### The task
Lift every line from the entries that includes the word "knee".

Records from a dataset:
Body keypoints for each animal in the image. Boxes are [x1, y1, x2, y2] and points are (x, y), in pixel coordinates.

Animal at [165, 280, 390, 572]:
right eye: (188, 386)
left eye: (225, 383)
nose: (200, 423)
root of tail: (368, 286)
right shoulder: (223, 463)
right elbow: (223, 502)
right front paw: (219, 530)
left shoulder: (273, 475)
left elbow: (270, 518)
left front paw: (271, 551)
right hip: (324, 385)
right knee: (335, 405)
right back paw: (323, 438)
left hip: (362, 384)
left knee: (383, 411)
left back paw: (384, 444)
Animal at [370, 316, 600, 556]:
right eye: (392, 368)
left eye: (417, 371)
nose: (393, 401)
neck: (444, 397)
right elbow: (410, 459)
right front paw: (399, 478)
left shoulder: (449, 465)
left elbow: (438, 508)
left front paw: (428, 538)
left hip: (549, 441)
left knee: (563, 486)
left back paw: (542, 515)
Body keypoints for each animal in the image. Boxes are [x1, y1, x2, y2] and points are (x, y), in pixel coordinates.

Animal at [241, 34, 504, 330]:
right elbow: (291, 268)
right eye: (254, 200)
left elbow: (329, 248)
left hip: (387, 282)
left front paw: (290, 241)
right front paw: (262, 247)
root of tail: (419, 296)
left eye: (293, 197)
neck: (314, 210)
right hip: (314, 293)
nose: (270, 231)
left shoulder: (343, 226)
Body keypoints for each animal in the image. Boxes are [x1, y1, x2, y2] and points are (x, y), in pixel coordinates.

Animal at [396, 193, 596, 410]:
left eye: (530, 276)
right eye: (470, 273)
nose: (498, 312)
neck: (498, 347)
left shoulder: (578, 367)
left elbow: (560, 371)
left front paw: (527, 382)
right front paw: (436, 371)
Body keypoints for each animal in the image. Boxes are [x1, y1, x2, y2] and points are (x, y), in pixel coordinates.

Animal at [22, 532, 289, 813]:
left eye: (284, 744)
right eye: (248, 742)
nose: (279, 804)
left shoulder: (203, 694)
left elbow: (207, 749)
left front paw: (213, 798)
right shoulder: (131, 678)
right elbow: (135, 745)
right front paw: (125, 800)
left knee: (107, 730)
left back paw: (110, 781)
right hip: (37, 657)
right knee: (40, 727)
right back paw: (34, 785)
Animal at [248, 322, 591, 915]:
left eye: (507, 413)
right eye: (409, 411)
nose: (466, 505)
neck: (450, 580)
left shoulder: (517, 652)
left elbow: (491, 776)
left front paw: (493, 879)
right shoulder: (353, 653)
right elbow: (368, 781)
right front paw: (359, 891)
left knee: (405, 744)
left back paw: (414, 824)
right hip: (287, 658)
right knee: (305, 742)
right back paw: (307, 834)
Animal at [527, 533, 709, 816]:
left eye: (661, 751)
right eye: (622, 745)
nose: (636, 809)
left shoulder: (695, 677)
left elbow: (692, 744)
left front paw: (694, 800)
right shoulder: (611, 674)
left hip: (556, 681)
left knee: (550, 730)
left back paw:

### Answer section
right knee: (335, 405)
left knee: (383, 411)
left knee: (563, 486)
left knee: (107, 730)
right knee: (40, 727)
left knee: (405, 744)
right knee: (305, 742)
left knee: (550, 730)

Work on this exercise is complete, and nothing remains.